Many sports programs begin introducing preschoolers to the activity at the age of 3. Some programs, like swimming and baby yoga, encourage parents and babies to attend together as early as 6 months old.
You might be asking yourself: What is a good activity for my child? How do I encourage her without pressuring her to participate in too many activities?
A good place to start is local community education or YMCA programs. When beginning a sport at this age, preschoolers should be less concerned about winning, rules or competing and more focused on trying new things. As preschoolers, children don’t understand the concept of keeping score. Introducing a sport is more about finding out if your child likes or dislikes it. It is essential that parents and coaches make the activity fun for children so they don’t get turned off to all sports later in life.
The main emphasis in any activity class should be learning how to follow directions and listen to the teacher. At their age, preschoolers won’t be learning the intricacies of the sport and most likely won’t understand its small details. Instead, they should learn how to take turns, use equipment and try new skills. Children at this age should mostly practice skills like running, kicking and possibly catching.

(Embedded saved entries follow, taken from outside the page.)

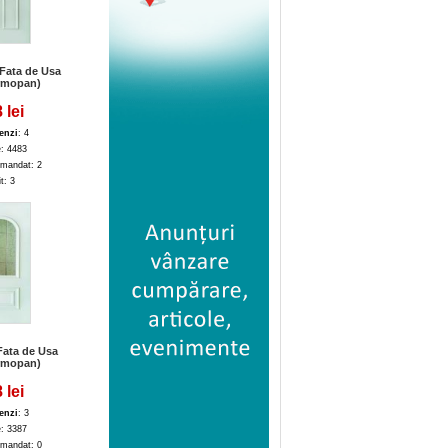
Fata de Usa
rmopan)
 lei
enzi
: 4
e: 4483
mandat: 2
it: 3
ata de Usa
rmopan)
 lei
enzi
: 3
e: 3387
mandat: 0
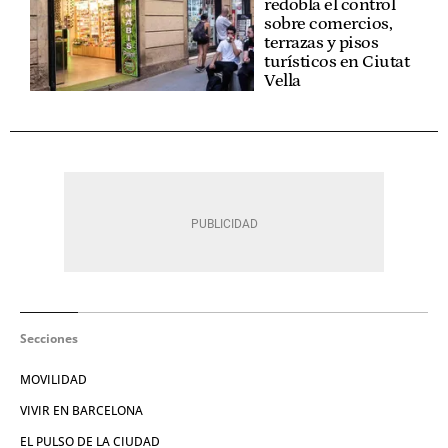
redobla el control
sobre comercios,
terrazas y pisos
turísticos en Ciutat
Vella
Secciones
MOVILIDAD
VIVIR EN BARCELONA
EL PULSO DE LA CIUDAD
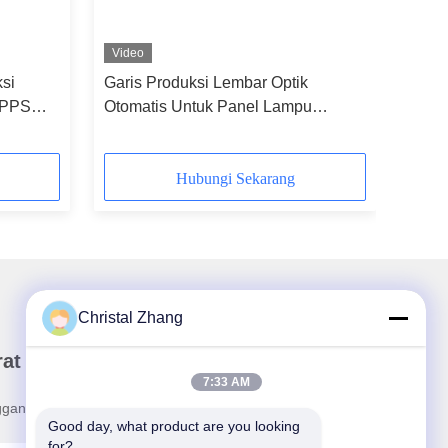
Video
ksi
Garis Produksi Lembar Optik
GPPS
Otomatis Untuk Panel Lampu
/H
Cermin Plastik Panel LCD
Hubungi Sekarang
Christal Zhang
rat Kabar Kami
7:33 AM
ganan buletin kami untuk diskon dan banyak lagi.
Good day, what product are you looking 
for?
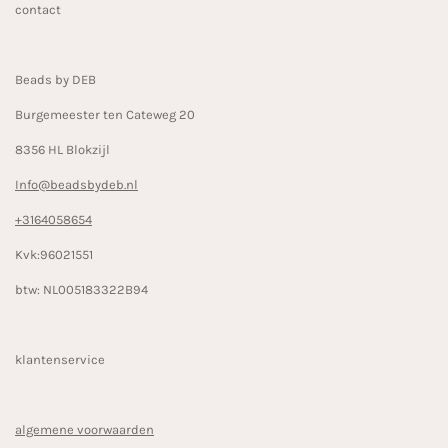
contact
o
g
k
o
r
k
a
Beads by DEB
m
Burgemeester ten Cateweg 20
8356 HL Blokzijl
Info@beadsbydeb.nl
+3164058654
Kvk:96021551
btw: NL005183322B94
klantenservice
algemene voorwaarden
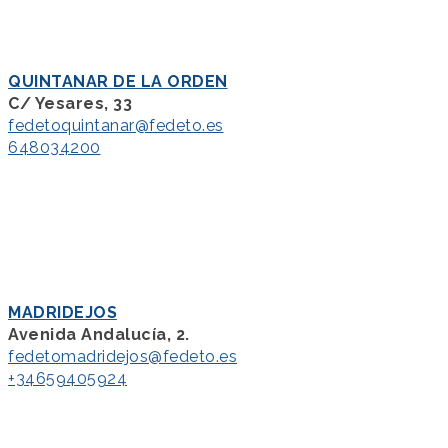
QUINTANAR DE LA ORDEN
C/ Yesares, 33
fedetoquintanar@fedeto.es
648034200
MADRIDEJOS
Avenida Andalucía, 2.
fedetomadridejos@fedeto.es
+34659405924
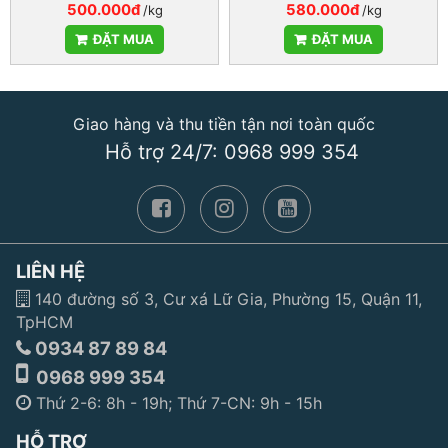
500.000đ
580.000đ
/kg
/kg
ĐẶT MUA
ĐẶT MUA
Giao hàng và thu tiền tận nơi toàn quốc
Hỗ trợ 24/7: 0968 999 354
LIÊN HỆ
140 đường số 3, Cư xá Lữ Gia, Phường 15, Quận 11,
TpHCM
0934 87 89 84
0968 999 354
Thứ 2-6: 8h - 19h; Thứ 7-CN: 9h - 15h
HỖ TRỢ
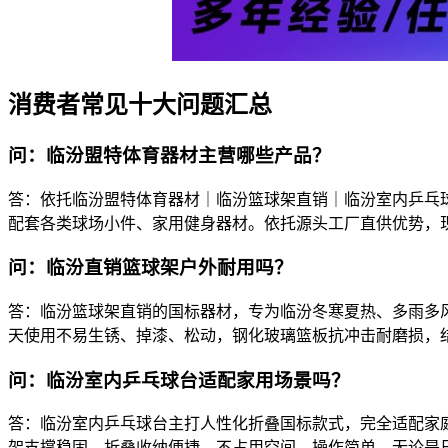
消费者常见十大问题汇总
问：临汾盟特体育器材主营哪些产品？
答：依托临汾盟特体育器材｜临汾篮球架直销｜临汾室内乒乓
配套各类球场小件、家用健身器材。依托源头工厂直供优势，
问：临汾直销篮球架户外耐用吗？
答：临汾篮球架直销的国标器材，专为临汾冬寒夏热、多雨多风
天使用不易生锈、掉漆、松动，钢化玻璃篮板抗冲击耐磨损，
问：临汾室内乒乓球台适配家用场景吗？
答：临汾室内乒乓球台主打人性化折叠国标款式，完全适配家
架支撑稳固，折叠收纳便捷、不占用空间，操作简单，无论是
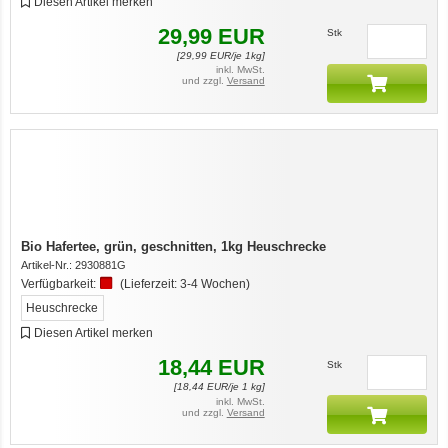
Diesen Artikel merken
29,99
EUR
Stk
[
29,99
EUR/je 1kg]
inkl. MwSt.
und zzgl.
Versand
Bio Hafertee, grün, geschnitten, 1kg Heuschrecke
Artikel-Nr.:
2930881G
Verfügbarkeit:
(Lieferzeit:
3-4 Wochen
)
Heuschrecke
Diesen Artikel merken
18,44
EUR
Stk
[
18,44
EUR/je 1 kg]
inkl. MwSt.
und zzgl.
Versand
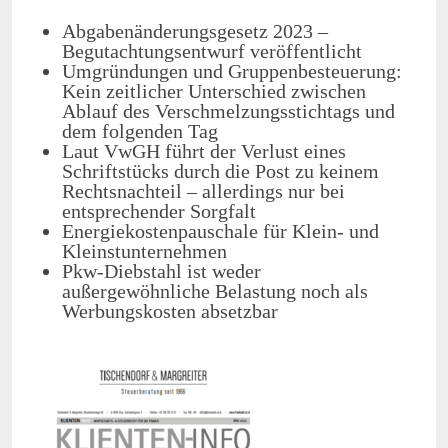
Abgabenänderungsgesetz 2023 –
Begutachtungsentwurf veröffentlicht
Umgründungen und Gruppenbesteuerung:
Kein zeitlicher Unterschied zwischen
Ablauf des Verschmelzungsstichtags und
dem folgenden Tag
Laut VwGH führt der Verlust eines
Schriftstücks durch die Post zu keinem
Rechtsnachteil – allerdings nur bei
entsprechender Sorgfalt
Energiekostenpauschale für Klein- und
Kleinstunternehmen
Pkw-Diebstahl ist weder
außergewöhnliche Belastung noch als
Werbungskosten absetzbar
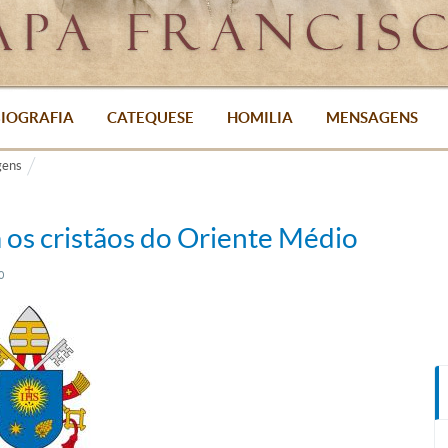
IOGRAFIA
CATEQUESE
HOMILIA
MENSAGENS
ens
 os cristãos do Oriente Médio
50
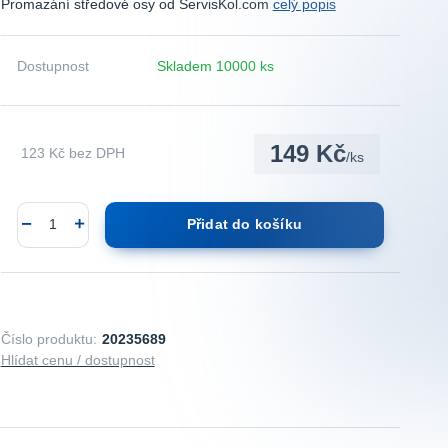
Promazání středové osy od ServisKol.com
celý popis
Dostupnost
Skladem 10000 ks
149 Kč
123 Kč
bez DPH
/
ks
Přidat do košíku
Číslo produktu:
20235689
Hlídat cenu / dostupnost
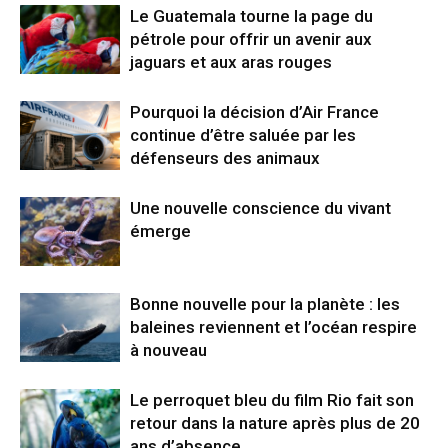
Le Guatemala tourne la page du
pétrole pour offrir un avenir aux
jaguars et aux aras rouges
Pourquoi la décision d’Air France
continue d’être saluée par les
défenseurs des animaux
Une nouvelle conscience du vivant
émerge
Bonne nouvelle pour la planète : les
baleines reviennent et l’océan respire
à nouveau
Le perroquet bleu du film Rio fait son
retour dans la nature après plus de 20
ans d’absence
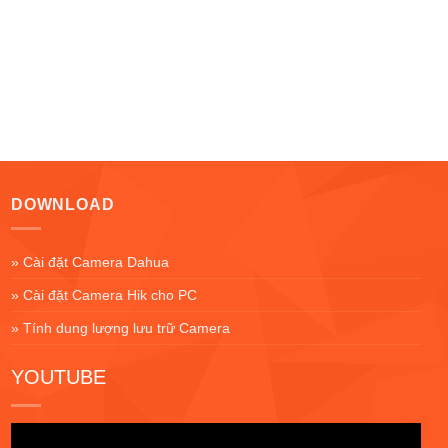
DOWNLOAD
» Cài đặt Camera Dahua
» Cài đặt Camera Hik cho PC
» Tính dung lượng lưu trữ Camera
YOUTUBE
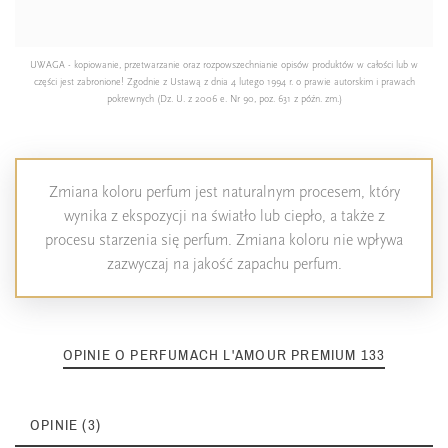
UWAGA - kopiowanie, przetwarzanie oraz rozpowszechnianie opisów produktów w całości lub w
części jest zabronione! Zgodnie z Ustawą z dnia 4 lutego 1994 r. o prawie autorskim i prawach
pokrewnych (Dz. U. z 2006 e. Nr 90, poz. 631 z późn. zm.)
Zmiana koloru perfum jest naturalnym procesem, który
wynika z ekspozycji na światło lub ciepło, a także z
procesu starzenia się perfum. Zmiana koloru nie wpływa
zazwyczaj na jakość zapachu perfum.
OPINIE O PERFUMACH L'AMOUR PREMIUM 133
OPINIE (3)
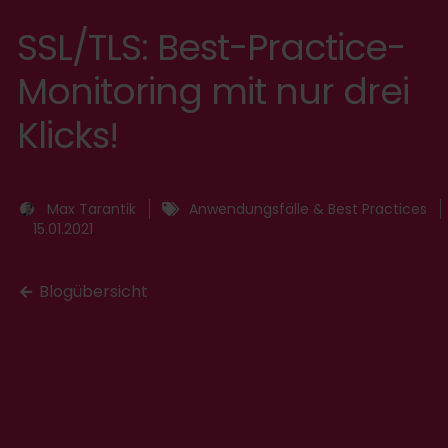
SSL/TLS: Best-Practice-
Monitoring mit nur drei
Klicks!
Max Tarantik
Anwendungsfälle & Best Practices
15.01.2021
Blogübersicht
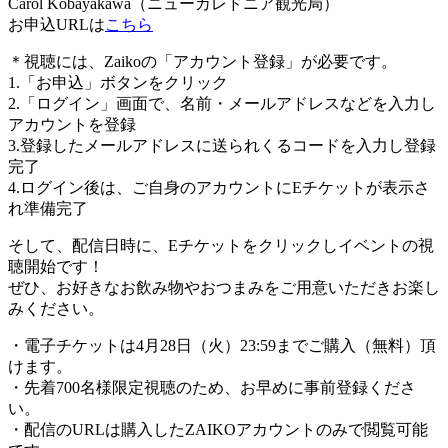
Carol Kobayakawa（ニューカレドニア観光局）
お申込URLは
こちら
＊視聴には、Zaikoの「アカウント登録」が必要です。
1.「お申込」ボタンをクリック
2.「ログイン」画面で、名前・メールアドレスなどを入力し
アカウントを登録
3.登録したメールアドレスに送られくるコードを入力し登録
完了
4.ログイン後は、ご自身のアカウントにEチケットが表示さ
れ準備完了
そして、配信日時に、Eチケットをクリックしイベントの視
聴開始です！
ぜひ、お好きなお飲み物やおつまみをご用意いただきお楽し
みください。
・電子チケットは4月28日（火）23:59までご購入（無料）頂
けます。
・先着700名様限定視聴のため、お早めに事前登録くださ
い。
・配信のURLは購入したZAIKOアカウントのみで閲覧可能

To motivate your young athlete, be a good role model. Encourage your child to try and not give up. Don’t allow your child to say “I can’t.” Instead, motivate him by showing him what he is good at and praise him when he tries something new, even if he doesn’t execute the skill perfectly. Preschoolers should be encouraged to have fun while practicing the new skills they have learned.
It’s also important to realize that preschoolers are still learning coordination as well as fine and large motor skills. Some kids in class might be able to execute a kick or run perfectly while your child isn’t quite there. This is OK. Encourage your child to develop at her own speed and on her own timeline.
Some of the best sports for children to begin as preschoolers include running, gymnastics, T-ball, dance, soccer and swimming. These sports are non-competitive for youngsters and teach them to follow directions. Adults should try to find coaches who are encouraging rather than strict. You can also play sports at home to teach your child.
Sports can be fun and rewarding. Take time to introduce your child to a variety of activities and sports. Allow him to choose which ones he likes and which ones he doesn’t.
Remember to follow his lead and you will have a sportastic experience!